Thursday 17 September 2009

NOTE: Be Of Good Type (Revisited)

I love it when one discovery leads to another. In my previous blog entry I highlighted SAS V9.2's new NESTED argument for the DATA statement. Given that it's a new argument, I wouldn't expect it to work in previous versions of SAS, but it's always worth trying these things because often they were available in older versions of the software, albeit undocumented and unsupported. What did I discover when I tried NESTED in V9.1.3? It didn't work, but the error message told me of other DATA statement arguments I'd never come across before!

ERROR 22-322: Syntax error, expecting one of the following: BUFFERED, MISSOPT, NOMISSOPT, NONOTE2ERR, NOPASSTHRU, NOPMML, NOTE2ERR, PASSTHRU, PGM, PMML, UNBUFFERED, VIEW.

Whilst I recognised VIEW and a couple of others, I had to look-up the others in SAS documentation. I didn't find most of them, so I used Google. The most intriguing results were for (NO)NOTE2ERR.

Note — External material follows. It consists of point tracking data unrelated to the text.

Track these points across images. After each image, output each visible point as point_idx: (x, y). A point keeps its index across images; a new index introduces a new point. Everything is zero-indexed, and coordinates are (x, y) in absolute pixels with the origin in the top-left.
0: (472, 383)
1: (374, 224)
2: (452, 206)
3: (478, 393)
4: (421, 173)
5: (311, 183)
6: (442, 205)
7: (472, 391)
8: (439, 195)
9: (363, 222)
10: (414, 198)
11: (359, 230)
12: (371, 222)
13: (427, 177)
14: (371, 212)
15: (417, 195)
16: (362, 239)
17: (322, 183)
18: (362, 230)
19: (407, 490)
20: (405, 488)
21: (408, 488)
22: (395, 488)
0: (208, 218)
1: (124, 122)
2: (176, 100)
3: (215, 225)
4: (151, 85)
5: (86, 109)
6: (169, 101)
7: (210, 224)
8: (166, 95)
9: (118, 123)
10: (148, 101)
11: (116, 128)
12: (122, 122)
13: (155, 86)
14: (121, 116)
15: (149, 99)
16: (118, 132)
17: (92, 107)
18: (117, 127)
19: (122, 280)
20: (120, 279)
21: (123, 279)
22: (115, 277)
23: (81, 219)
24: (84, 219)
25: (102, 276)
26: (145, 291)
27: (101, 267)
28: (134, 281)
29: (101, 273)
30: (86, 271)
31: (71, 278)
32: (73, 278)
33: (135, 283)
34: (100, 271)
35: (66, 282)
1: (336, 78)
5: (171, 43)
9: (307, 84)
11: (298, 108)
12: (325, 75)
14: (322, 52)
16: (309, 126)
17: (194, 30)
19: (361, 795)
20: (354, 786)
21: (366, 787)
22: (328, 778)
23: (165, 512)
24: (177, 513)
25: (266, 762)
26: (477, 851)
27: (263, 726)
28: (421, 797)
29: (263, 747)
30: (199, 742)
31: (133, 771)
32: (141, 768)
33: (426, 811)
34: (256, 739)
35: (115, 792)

Back in issue 7 ("SAS With Style") and issue 8 ("Be Of Good Type") of our NOTE: newsletter we spoke of good programming practice, namely the proper and consistent usage of character and numeric variables and values. We offered the following code as a typical example of sloppy programming that wouldn't be accepted by most other program compilers/interpreters:

14 data _null_;
15 x = 1;
16 y = 'Day#' !! x;
17 z = 'Day#' !! left(x);
18 put x= y= z=;
19 run;

NOTE: Numeric values have been converted to character values at the places given by:
(Line):(Column).
16:17 17:22

x=1 y=Day# 1 z=Day#1


In the code shown above, X is numeric yet it's being used as an operand of the character-only concatenation operator (!!) and as a parameter of the character-only LEFT function. Most compilers/interpreters would refuse to allow this type mis-matching, but SAS tries to be helpful, assumes you know what you're doing and does an autoamtic type-conversion for you. This is sloppy programming and many SAS shops won't allow code to be shipped if it includes this kind of coding.

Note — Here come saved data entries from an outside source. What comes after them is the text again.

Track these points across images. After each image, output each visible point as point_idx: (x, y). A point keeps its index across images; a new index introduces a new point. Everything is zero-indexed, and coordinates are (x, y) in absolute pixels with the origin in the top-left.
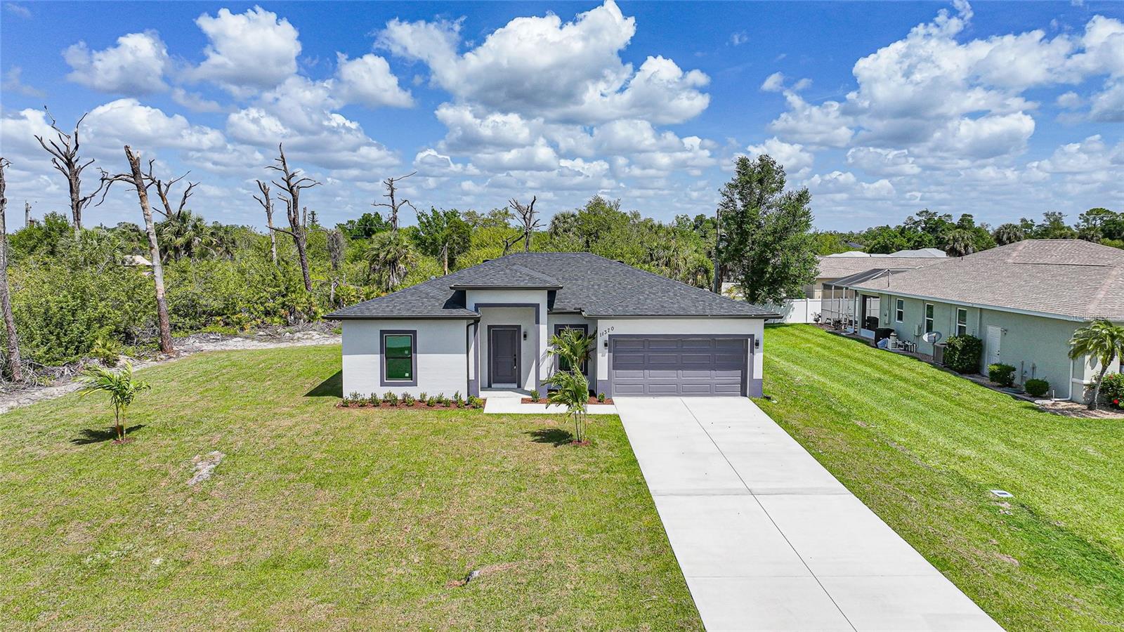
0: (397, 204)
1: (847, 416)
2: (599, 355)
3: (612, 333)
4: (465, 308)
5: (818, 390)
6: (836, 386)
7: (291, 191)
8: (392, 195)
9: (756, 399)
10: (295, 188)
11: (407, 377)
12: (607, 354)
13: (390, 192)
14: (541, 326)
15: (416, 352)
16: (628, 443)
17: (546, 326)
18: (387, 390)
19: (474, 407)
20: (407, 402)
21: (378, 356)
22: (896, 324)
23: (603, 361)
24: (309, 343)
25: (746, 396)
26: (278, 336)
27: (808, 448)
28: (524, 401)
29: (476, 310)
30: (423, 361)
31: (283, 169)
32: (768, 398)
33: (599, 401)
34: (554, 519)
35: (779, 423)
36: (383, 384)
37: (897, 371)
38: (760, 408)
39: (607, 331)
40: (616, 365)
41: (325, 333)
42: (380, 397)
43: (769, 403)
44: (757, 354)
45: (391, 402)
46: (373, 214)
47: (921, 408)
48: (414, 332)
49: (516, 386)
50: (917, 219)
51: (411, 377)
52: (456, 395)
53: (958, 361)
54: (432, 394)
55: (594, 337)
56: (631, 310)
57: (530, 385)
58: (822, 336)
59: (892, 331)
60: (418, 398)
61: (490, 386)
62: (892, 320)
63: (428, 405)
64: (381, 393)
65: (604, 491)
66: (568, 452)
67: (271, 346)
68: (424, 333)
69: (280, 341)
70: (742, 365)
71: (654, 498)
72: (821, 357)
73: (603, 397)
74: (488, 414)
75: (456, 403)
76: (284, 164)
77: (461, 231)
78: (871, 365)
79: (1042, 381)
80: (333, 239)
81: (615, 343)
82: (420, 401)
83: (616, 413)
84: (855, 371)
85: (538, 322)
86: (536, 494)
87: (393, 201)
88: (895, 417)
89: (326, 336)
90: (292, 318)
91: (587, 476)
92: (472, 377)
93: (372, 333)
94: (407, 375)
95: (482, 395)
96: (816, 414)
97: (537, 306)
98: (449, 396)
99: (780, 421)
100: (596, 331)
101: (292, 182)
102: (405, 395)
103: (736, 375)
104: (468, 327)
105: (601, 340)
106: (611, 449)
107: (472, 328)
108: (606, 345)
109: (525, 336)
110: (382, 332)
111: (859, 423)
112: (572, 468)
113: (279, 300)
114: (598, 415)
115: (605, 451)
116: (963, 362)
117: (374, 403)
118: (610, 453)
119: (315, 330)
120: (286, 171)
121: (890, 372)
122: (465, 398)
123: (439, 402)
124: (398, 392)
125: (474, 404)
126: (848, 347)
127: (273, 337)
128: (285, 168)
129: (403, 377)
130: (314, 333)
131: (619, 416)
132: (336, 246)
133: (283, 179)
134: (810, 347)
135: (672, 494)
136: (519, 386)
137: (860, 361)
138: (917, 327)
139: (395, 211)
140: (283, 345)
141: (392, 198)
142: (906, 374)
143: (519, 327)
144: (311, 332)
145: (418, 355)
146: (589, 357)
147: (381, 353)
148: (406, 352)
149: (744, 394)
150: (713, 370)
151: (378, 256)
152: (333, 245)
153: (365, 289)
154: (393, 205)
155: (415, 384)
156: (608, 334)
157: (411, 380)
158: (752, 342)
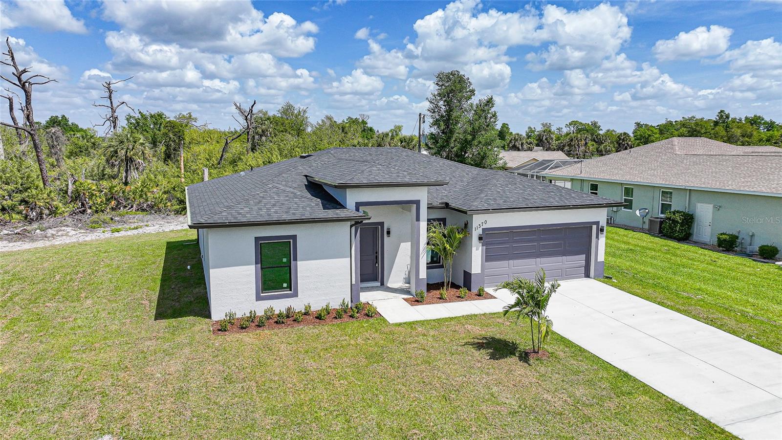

Well, imagine my surprise when I discovered that the NOTE2ERR argument for the DATA statement tells SAS that you don't want sloppy programming allowed and you want an error message if any is found! Quite simply, if we specify data _null_ / note2err; in the preceding code, we'll get an error message instead of a note. It seems that NOTE2ERR will convert a whole range of notes to errors, all representing (in my opinion) sloppy programming. All of the note messages relate to either a) invalid type (as discussed), b) uninitialised variables, c) division by zero, or d) (in)format not found.

There's a rider here. The option is undocumented and hence unsupported by SAS (even in V9.2). If, like me, you don't like putting unsupported code into production, you might consider using NOTE2ERR in some of your testing instead.

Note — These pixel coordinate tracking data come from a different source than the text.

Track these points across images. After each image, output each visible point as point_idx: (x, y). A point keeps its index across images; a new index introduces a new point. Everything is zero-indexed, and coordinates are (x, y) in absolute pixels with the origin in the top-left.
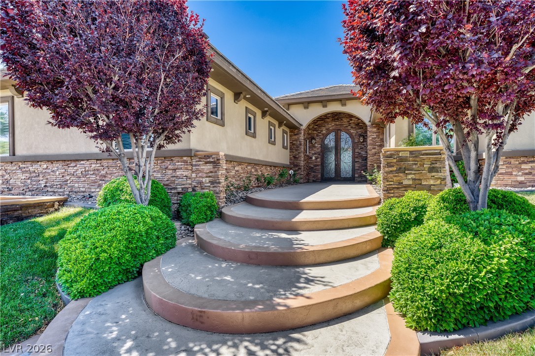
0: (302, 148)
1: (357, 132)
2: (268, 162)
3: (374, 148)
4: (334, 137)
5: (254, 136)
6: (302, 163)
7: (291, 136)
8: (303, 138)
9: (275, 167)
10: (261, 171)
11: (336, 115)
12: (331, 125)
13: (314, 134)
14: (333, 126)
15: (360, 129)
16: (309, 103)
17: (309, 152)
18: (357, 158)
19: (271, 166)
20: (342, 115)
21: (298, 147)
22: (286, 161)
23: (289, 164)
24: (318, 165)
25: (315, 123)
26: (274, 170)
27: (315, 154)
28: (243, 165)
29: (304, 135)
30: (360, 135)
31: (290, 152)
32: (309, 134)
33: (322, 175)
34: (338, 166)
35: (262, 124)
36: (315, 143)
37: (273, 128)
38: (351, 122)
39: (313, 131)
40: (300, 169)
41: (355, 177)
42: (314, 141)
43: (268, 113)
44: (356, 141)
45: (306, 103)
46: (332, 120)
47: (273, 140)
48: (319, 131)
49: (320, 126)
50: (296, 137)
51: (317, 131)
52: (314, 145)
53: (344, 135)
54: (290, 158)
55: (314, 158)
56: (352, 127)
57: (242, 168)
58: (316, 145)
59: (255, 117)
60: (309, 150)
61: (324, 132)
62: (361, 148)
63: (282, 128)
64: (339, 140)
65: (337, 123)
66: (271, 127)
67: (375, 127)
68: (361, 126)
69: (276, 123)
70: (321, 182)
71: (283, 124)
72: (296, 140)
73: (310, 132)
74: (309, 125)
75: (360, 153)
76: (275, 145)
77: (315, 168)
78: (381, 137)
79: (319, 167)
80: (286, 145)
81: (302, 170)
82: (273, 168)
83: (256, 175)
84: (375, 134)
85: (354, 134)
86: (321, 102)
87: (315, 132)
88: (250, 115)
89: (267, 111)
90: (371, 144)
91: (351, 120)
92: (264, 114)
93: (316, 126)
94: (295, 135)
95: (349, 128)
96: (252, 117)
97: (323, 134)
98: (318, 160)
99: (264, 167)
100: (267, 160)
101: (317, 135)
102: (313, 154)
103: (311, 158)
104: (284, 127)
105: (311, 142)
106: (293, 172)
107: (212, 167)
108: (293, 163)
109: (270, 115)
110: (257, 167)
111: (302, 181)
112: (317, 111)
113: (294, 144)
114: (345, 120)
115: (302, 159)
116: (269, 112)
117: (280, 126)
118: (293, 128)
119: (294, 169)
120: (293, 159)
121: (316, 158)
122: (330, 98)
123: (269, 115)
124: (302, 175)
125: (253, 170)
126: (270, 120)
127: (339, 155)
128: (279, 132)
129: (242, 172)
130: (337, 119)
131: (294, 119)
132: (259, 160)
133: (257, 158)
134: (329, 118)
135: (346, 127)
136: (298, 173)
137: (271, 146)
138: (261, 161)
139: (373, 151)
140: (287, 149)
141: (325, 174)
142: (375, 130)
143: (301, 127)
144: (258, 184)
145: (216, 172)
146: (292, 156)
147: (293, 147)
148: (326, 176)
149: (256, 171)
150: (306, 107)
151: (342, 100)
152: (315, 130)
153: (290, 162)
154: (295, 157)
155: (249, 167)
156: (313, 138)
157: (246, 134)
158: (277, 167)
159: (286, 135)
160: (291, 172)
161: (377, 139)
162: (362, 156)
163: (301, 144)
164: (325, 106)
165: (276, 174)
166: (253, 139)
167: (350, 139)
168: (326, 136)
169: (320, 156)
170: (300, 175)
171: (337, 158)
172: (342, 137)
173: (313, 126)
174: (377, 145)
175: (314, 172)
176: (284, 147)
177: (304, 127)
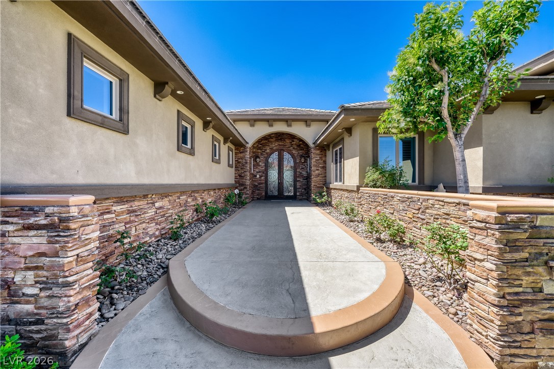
0: (248, 166)
1: (299, 153)
2: (212, 185)
3: (318, 170)
4: (277, 157)
5: (192, 152)
6: (248, 183)
7: (236, 154)
8: (248, 156)
9: (219, 189)
10: (201, 198)
11: (279, 136)
12: (275, 145)
13: (258, 152)
14: (276, 146)
15: (301, 150)
16: (256, 120)
17: (254, 170)
18: (298, 177)
19: (215, 190)
20: (285, 136)
21: (243, 165)
22: (231, 180)
23: (234, 182)
24: (262, 183)
25: (259, 142)
26: (218, 193)
27: (259, 172)
28: (171, 196)
29: (250, 154)
30: (301, 156)
31: (236, 170)
32: (253, 152)
33: (266, 193)
34: (281, 184)
35: (203, 138)
36: (260, 161)
37: (217, 144)
38: (293, 143)
39: (258, 149)
40: (246, 188)
41: (297, 195)
42: (258, 160)
43: (211, 125)
44: (298, 162)
45: (253, 120)
46: (276, 140)
47: (217, 158)
48: (263, 150)
49: (264, 145)
50: (241, 155)
51: (261, 150)
52: (258, 163)
53: (286, 156)
54: (235, 177)
55: (258, 176)
56: (294, 148)
57: (169, 201)
58: (261, 164)
59: (193, 127)
60: (254, 168)
61: (268, 151)
62: (302, 168)
63: (227, 145)
64: (282, 159)
65: (280, 143)
66: (215, 143)
67: (318, 149)
68: (302, 147)
69: (221, 139)
70: (265, 200)
71: (229, 140)
72: (242, 159)
73: (254, 150)
74: (254, 144)
75: (301, 173)
76: (220, 163)
77: (259, 186)
78: (323, 159)
79: (263, 186)
80: (231, 163)
81: (248, 189)
82: (217, 191)
83: (194, 205)
84: (318, 156)
85: (296, 155)
86: (267, 120)
87: (259, 151)
88: (184, 123)
89: (210, 122)
90: (315, 166)
91: (293, 141)
92: (206, 125)
93: (261, 144)
94: (241, 153)
95: (291, 148)
96: (189, 127)
97: (267, 153)
98: (262, 178)
99: (205, 192)
100: (210, 182)
101: (262, 154)
102: (257, 172)
103: (256, 176)
104: (229, 144)
105: (255, 160)
106: (238, 191)
107: (44, 240)
108: (239, 182)
109: (214, 128)
110: (196, 195)
111: (247, 200)
112: (263, 130)
113: (239, 162)
114: (288, 141)
115: (248, 178)
116: (213, 123)
117: (225, 142)
118: (239, 145)
119: (240, 188)
120: (238, 177)
121: (261, 177)
122: (276, 117)
123: (212, 128)
124: (248, 194)
125: (189, 200)
126: (214, 135)
127: (282, 174)
128: (224, 149)
129: (169, 207)
130: (281, 139)
131: (241, 136)
132: (198, 185)
133: (195, 182)
134: (272, 138)
135: (289, 147)
136: (244, 193)
137: (215, 165)
138: (202, 185)
139: (317, 172)
140: (232, 167)
141: (269, 192)
142: (318, 152)
143: (247, 145)
144: (198, 216)
145: (56, 255)
146: (237, 175)
147: (239, 166)
148: (270, 193)
149: (195, 199)
150: (252, 125)
151: (288, 121)
152: (259, 148)
153: (235, 181)
154: (240, 176)
155: (182, 198)
156: (257, 157)
157: (178, 150)
158: (222, 189)
159: (231, 153)
160: (237, 191)
161: (320, 161)
162: (303, 175)
163: (246, 163)
164: (271, 125)
165: (220, 198)
166: (190, 157)
167: (292, 159)
168: (269, 155)
169: (264, 175)
170: (246, 194)
171: (280, 176)
172: (284, 157)
173: (257, 144)
174: (320, 167)
175: (258, 190)
176: (229, 166)
177: (249, 145)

The suggestion of using the option in some of your test runs is made more practical by the fact that the option can be applied globally with the OPTIONS statement... options dsoptions="note2err"; so you don't need to apply it to each individual DATA step.

Finally, you need to be aware that some SAS procedures use the DATA step underneath the covers. PROC REPORT is an example. If you set the NOTE2ERR option using the OPTIONS statement, it will influence the behaviour of PROC REPORT and others that use the DATA step.

So, what are those other undocumented DATA statement arguments? I don't know but I'm guessing they're used by SAS solutions and/or procedures. And, why hasn't NOTE2ERR been documented and supported?... I'll have to do some digging and save the answer for another day.